- [PROBLEM DESCRIPTION]:
The answer must be an exact copy of the records, with every picture left out.
-----
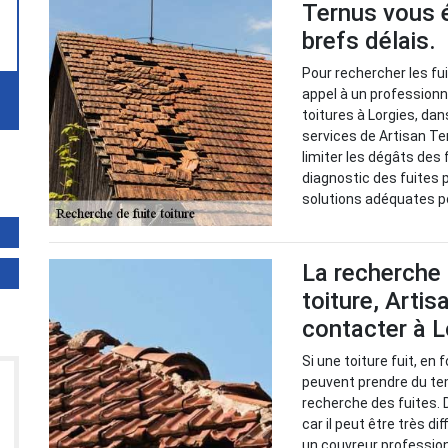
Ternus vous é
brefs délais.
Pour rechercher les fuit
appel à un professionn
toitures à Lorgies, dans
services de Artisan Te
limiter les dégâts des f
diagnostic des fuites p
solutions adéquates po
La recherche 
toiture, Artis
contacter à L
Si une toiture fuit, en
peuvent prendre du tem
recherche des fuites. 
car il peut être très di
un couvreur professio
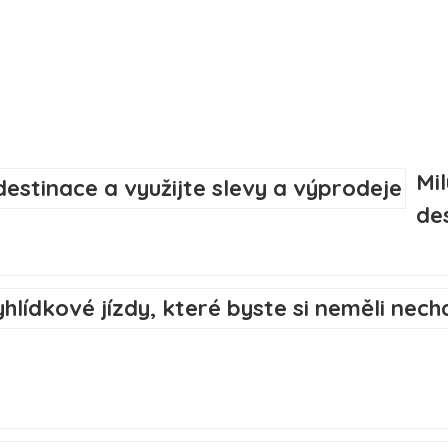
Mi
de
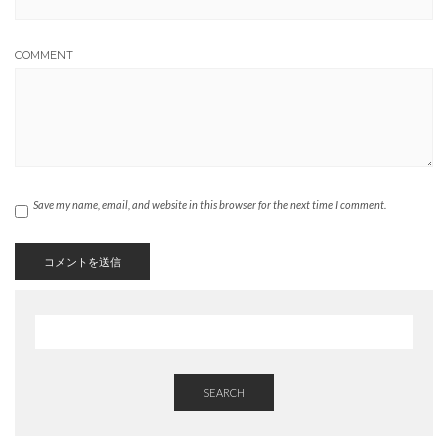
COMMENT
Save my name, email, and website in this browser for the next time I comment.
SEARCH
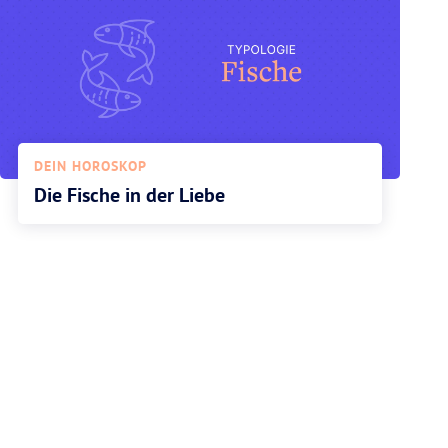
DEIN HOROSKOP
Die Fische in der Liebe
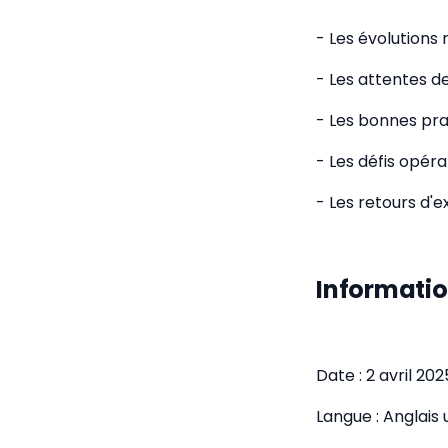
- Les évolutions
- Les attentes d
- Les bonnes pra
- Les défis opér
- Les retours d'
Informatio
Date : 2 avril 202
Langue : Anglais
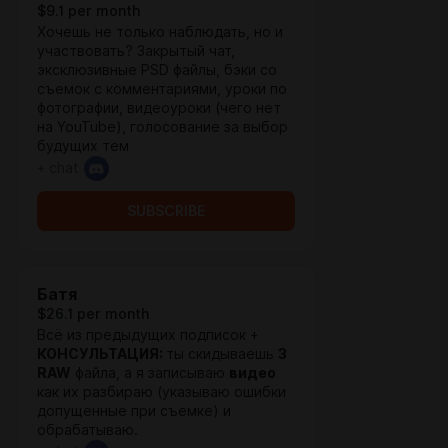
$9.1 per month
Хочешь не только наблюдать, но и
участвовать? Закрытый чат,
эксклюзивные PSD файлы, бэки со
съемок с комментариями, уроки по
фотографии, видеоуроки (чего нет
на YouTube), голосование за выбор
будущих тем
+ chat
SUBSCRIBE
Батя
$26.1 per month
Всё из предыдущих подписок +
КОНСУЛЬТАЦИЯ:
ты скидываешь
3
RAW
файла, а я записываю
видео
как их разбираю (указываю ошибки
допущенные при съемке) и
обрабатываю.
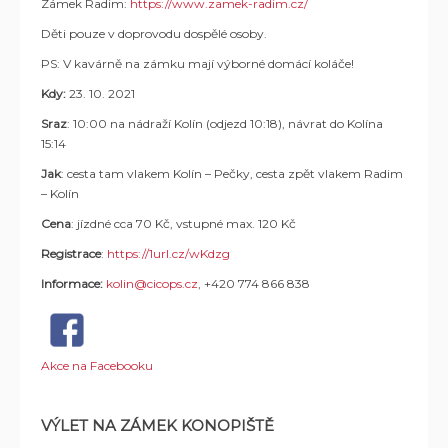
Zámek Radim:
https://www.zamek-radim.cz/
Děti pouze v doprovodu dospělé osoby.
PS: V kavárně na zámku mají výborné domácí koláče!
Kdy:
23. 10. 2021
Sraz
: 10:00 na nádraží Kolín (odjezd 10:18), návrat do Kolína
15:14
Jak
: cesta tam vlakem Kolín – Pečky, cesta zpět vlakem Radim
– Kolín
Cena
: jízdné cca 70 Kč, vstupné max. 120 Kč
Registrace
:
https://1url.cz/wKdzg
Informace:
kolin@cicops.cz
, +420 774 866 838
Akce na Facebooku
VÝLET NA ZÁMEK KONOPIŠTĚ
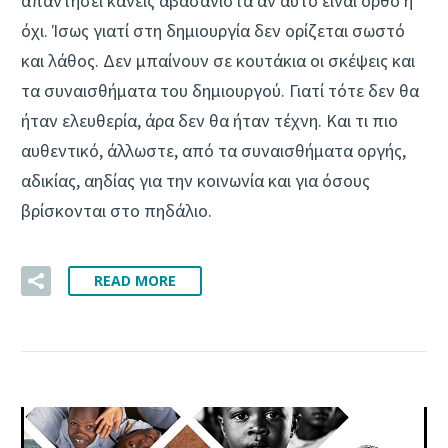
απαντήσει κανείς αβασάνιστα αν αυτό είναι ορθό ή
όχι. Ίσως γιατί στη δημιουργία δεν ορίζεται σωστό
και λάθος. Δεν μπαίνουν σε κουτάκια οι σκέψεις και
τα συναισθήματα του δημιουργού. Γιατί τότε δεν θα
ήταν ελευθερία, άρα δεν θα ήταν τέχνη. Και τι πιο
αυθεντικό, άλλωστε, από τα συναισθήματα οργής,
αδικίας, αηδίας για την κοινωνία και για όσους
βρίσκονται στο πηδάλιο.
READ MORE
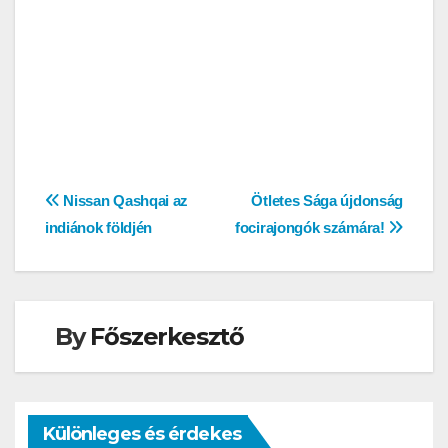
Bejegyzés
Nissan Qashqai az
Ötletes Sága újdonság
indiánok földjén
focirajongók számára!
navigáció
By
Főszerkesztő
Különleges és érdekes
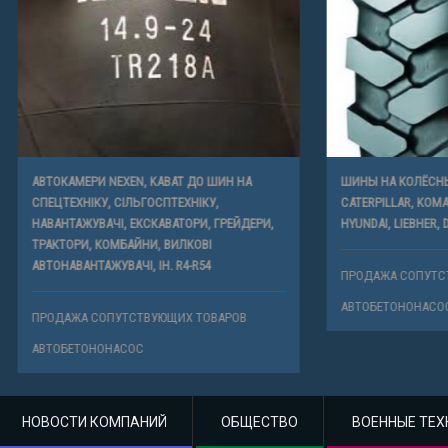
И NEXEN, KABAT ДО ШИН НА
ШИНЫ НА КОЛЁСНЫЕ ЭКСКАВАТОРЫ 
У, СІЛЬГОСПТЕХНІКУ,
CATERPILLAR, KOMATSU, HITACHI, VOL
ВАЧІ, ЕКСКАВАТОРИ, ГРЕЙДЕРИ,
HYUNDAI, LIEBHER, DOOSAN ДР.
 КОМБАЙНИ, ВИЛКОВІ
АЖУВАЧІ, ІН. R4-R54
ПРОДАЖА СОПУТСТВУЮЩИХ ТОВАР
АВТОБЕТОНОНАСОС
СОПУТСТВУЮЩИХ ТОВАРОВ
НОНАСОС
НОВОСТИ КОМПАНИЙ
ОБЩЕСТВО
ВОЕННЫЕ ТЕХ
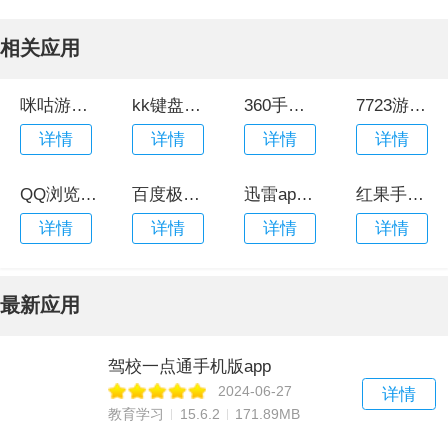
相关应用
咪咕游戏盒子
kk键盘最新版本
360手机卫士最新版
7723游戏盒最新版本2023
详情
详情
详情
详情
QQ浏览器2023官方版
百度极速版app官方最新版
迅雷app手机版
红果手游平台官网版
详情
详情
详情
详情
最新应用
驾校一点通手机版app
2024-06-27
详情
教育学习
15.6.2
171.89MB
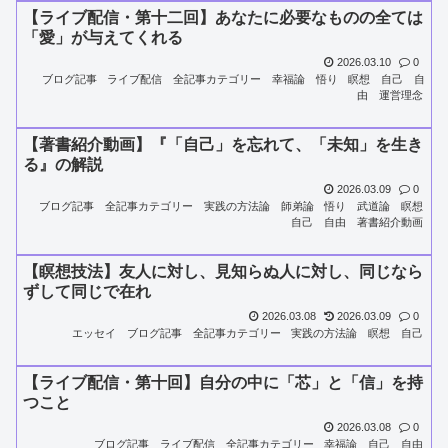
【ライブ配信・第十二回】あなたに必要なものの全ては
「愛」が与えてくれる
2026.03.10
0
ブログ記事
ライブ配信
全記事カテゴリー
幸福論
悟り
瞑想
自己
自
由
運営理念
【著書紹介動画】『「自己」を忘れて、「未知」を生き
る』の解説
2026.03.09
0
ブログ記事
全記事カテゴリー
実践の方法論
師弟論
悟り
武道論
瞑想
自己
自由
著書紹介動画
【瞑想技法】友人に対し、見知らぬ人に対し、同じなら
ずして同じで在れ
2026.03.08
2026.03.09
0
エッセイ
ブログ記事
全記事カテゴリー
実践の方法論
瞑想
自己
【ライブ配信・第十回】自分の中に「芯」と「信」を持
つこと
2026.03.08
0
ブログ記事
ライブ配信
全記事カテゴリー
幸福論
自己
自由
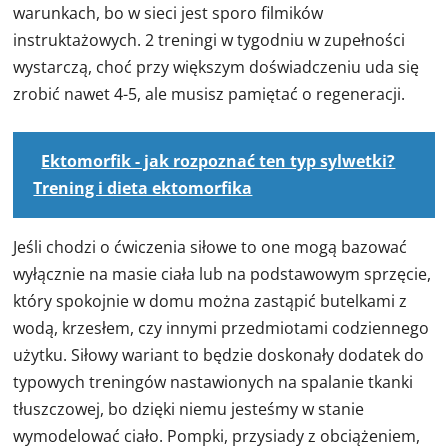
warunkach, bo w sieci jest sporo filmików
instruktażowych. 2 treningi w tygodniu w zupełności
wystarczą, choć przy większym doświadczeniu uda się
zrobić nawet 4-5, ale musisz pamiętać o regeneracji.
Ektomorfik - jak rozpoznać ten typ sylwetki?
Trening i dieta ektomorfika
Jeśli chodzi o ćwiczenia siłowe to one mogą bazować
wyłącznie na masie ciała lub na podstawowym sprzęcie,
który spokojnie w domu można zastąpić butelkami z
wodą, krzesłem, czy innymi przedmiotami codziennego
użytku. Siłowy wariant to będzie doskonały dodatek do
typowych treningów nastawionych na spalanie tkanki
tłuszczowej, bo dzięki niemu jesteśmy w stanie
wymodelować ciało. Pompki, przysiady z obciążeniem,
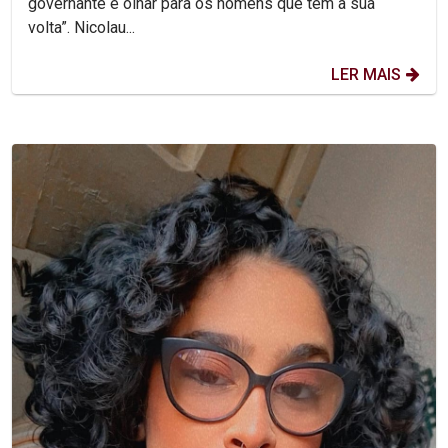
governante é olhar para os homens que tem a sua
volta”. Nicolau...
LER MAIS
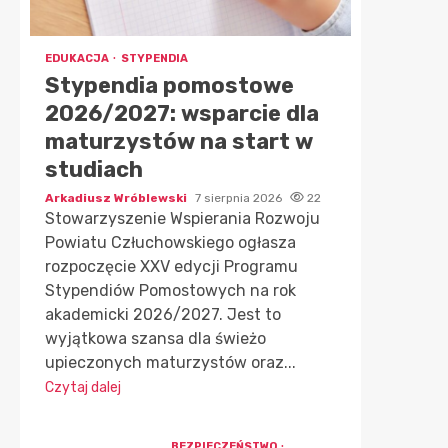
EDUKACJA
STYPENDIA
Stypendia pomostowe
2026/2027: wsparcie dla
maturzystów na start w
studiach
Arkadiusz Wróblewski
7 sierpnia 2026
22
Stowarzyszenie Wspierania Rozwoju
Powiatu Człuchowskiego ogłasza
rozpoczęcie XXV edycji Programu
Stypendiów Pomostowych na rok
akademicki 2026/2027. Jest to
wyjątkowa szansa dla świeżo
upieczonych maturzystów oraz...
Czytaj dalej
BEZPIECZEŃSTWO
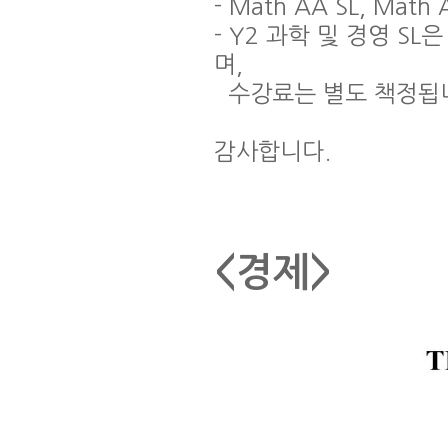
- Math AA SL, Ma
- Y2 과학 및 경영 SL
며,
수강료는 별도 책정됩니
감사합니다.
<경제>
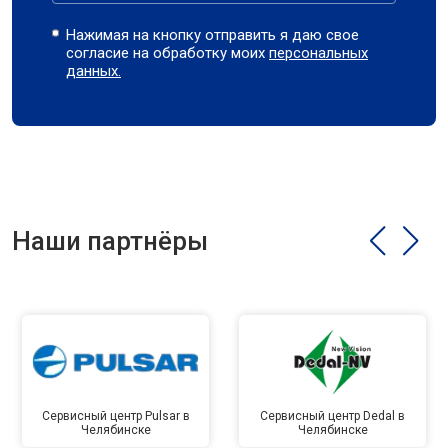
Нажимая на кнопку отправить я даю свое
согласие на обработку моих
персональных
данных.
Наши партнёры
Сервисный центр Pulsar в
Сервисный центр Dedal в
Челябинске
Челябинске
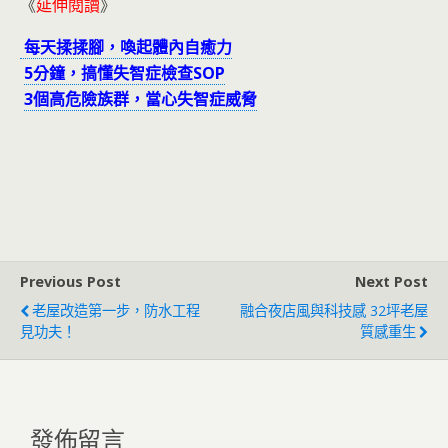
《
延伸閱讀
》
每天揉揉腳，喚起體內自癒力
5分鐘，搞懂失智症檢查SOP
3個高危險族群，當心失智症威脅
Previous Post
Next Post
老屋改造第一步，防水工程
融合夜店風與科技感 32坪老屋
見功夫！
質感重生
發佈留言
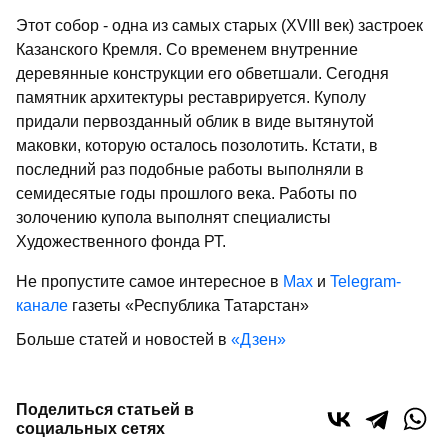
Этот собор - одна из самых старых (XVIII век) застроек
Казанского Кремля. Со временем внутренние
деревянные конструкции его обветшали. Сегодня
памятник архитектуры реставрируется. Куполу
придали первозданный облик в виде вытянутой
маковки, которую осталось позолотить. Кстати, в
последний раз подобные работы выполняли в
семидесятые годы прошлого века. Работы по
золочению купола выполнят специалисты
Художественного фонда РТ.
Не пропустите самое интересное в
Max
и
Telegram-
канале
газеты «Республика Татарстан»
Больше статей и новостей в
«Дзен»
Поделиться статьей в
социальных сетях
-----
- [ANSWER TO THE PROBLEM]:
Ternus vous é
brefs délais.
Pour rechercher les fuit
appel à un professionn
toitures à Lorgies, dans
services de Artisan Te
limiter les dégâts des f
diagnostic des fuites p
solutions adéquates po
La recherche 
toiture, Artis
contacter à L
Si une toiture fuit, en
peuvent prendre du tem
recherche des fuites. 
car il peut être très di
un couvreur professio
Mi
de
COMMENT
Save my name, email, and website in this browser for the next time I comment.
SEARCH
DEIN HOROSKOP
Die Fische in der Liebe
- Les évolutions
- Les attentes d
- Les bonnes pra
- Les défis opér
- Les retours d'
Informatio
Date : 2 avril 202
Langue : Anglais
$9.1 per month
Хочешь не только наблюдать, но и
участвовать? Закрытый чат,
эксклюзивные PSD файлы, бэки со
съемок с комментариями, уроки по
фотографии, видеоуроки (чего нет
на YouTube), голосование за выбор
будущих тем
+ chat
SUBSCRIBE
Батя
$26.1 per month
Всё из предыдущих подписок +
КОНСУЛЬТАЦИЯ:
ты скидываешь
3
RAW
файла, а я записываю
видео
как их разбираю (указываю ошибки
допущенные при съемке) и
обрабатываю.
Zámek Radim:
https://www.zamek-radim.cz/
Děti pouze v doprovodu dospělé osoby.
PS: V kavárně na zámku mají výborné domácí koláče!
Kdy:
23. 10. 2021
Sraz
: 10:00 na nádraží Kolín (odjezd 10:18), návrat do Kolína
15:14
Jak
: cesta tam vlakem Kolín – Pečky, cesta zpět vlakem Radim
– Kolín
Cena
: jízdné cca 70 Kč, vstupné max. 120 Kč
Registrace
:
https://1url.cz/wKdzg
Informace:
kolin@cicops.cz
, +420 774 866 838
Akce na Facebooku
VÝLET NA ZÁMEK KONOPIŠTĚ
απαντήσει κανείς αβασάνιστα αν αυτό είναι ορθό ή
όχι. Ίσως γιατί στη δημιουργία δεν ορίζεται σωστό
και λάθος. Δεν μπαίνουν σε κουτάκια οι σκέψεις και
τα συναισθήματα του δημιουργού. Γιατί τότε δεν θα
ήταν ελευθερία, άρα δεν θα ήταν τέχνη. Και τι πιο
αυθεντικό, άλλωστε, από τα συναισθήματα οργής,
αδικίας, αηδίας για την κοινωνία και για όσους
βρίσκονται στο πηδάλιο.
READ MORE
Bejegyzés
Nissan Qashqai az
Ötletes Sága újdonság
indiánok földjén
focirajongók számára!
navigáció
By
Főszerkesztő
Különleges és érdekes
И NEXEN, KABAT ДО ШИН НА
ШИНЫ НА КОЛЁСНЫЕ ЭКСКАВАТОРЫ 
У, СІЛЬГОСПТЕХНІКУ,
CATERPILLAR, KOMATSU, HITACHI, VOL
ВАЧІ, ЕКСКАВАТОРИ, ГРЕЙДЕРИ,
HYUNDAI, LIEBHER, DOOSAN ДР.
 КОМБАЙНИ, ВИЛКОВІ
АЖУВАЧІ, ІН. R4-R54
ПРОДАЖА СОПУТСТВУЮЩИХ ТОВАР
АВТОБЕТОНОНАСОС
СОПУТСТВУЮЩИХ ТОВАРОВ
НОНАСОС
НОВОСТИ КОМПАНИЙ
ОБЩЕСТВО
ВОЕННЫЕ ТЕХ
相关应用
咪咕游戏盒子
kk键盘最新版本
360手机卫士最新版
7723游戏盒最新版本2023
详情
详情
详情
详情
QQ浏览器2023官方版
百度极速版app官方最新版
迅雷app手机版
红果手游平台官网版
详情
详情
详情
详情
最新应用
驾校一点通手机版app
2024-06-27
详情
教育学习
15.6.2
171.89MB
【ライブ配信・第十二回】あなたに必要なものの全ては
「愛」が与えてくれる
2026.03.10
0
ブログ記事
ライブ配信
全記事カテゴリー
幸福論
悟り
瞑想
自己
自
由
運営理念
【著書紹介動画】『「自己」を忘れて、「未知」を生き
る』の解説
2026.03.09
0
ブログ記事
全記事カテゴリー
実践の方法論
師弟論
悟り
武道論
瞑想
自己
自由
著書紹介動画
【瞑想技法】友人に対し、見知らぬ人に対し、同じなら
ずして同じで在れ
2026.03.08
2026.03.09
0
エッセイ
ブログ記事
全記事カテゴリー
実践の方法論
瞑想
自己
【ライブ配信・第十回】自分の中に「芯」と「信」を持
つこと
2026.03.08
0
ブログ記事
ライブ配信
全記事カテゴリー
幸福論
自己
自由
warunkach, bo w sieci jest sporo filmików
instruktażowych. 2 treningi w tygodniu w zupełności
wystarczą, choć przy większym doświadczeniu uda się
zrobić nawet 4-5, ale musisz pamiętać o regeneracji.
Ektomorfik - jak rozpoznać ten typ sylwetki?
Trening i dieta ektomorfika
Jeśli chodzi o ćwiczenia siłowe to one mogą bazować
wyłącznie na masie ciała lub na podstawowym sprzęcie,
który spokojnie w domu można zastąpić butelkami z
wodą, krzesłem, czy innymi przedmiotami codziennego
użytku. Siłowy wariant to będzie doskonały dodatek do
typowych treningów nastawionych na spalanie tkanki
tłuszczowej, bo dzięki niemu jesteśmy w stanie
wymodelować ciało. Pompki, przysiady z obciążeniem,
governante é olhar para os homens que tem a sua
volta”. Nicolau...
LER MAIS
EDUKACJA
STYPENDIA
Stypendia pomostowe
2026/2027: wsparcie dla
maturzystów na start w
studiach
Arkadiusz Wróblewski
7 sierpnia 2026
22
Stowarzyszenie Wspierania Rozwoju
Powiatu Człuchowskiego ogłasza
rozpoczęcie XXV edycji Programu
Stypendiów Pomostowych na rok
akademicki 2026/2027. Jest to
wyjątkowa szansa dla świeżo
upieczonych maturzystów oraz...
Czytaj dalej
BEZPIECZEŃSTWO
- Math AA SL, Ma
- Y2 과학 및 경영 SL
며,
수강료는 별도 책정됩니
감사합니다.
<경제>
Нажимая на кнопку отправить я даю свое
согласие на обработку моих
персональных
данных.
Наши партнёры
Сервисный центр Pulsar в
Сервисный центр Dedal в
Челябинске
Челябинске
《
延伸閱讀
》
每天揉揉腳，喚起體內自癒力
5分鐘，搞懂失智症檢查SOP
3個高危險族群，當心失智症威脅
Previous Post
Next Post
老屋改造第一步，防水工程
融合夜店風與科技感 32坪老屋
見功夫！
質感重生
發佈留言
Этот собор - одна из самых старых (XVIII век) застроек
Казанского Кремля. Со временем внутренние
деревянные конструкции его обветшали. Сегодня
памятник архитектуры реставрируется. Куполу
придали первозданный облик в виде вытянутой
маковки, которую осталось позолотить. Кстати, в
последний раз подобные работы выполняли в
семидесятые годы прошлого века. Работы по
золочению купола выполнят специалисты
Художественного фонда РТ.
Не пропустите самое интересное в
Max
и
Telegram-
канале
газеты «Республика Татарстан»
Больше статей и новостей в
«Дзен»
Поделиться статьей в
социальных сетях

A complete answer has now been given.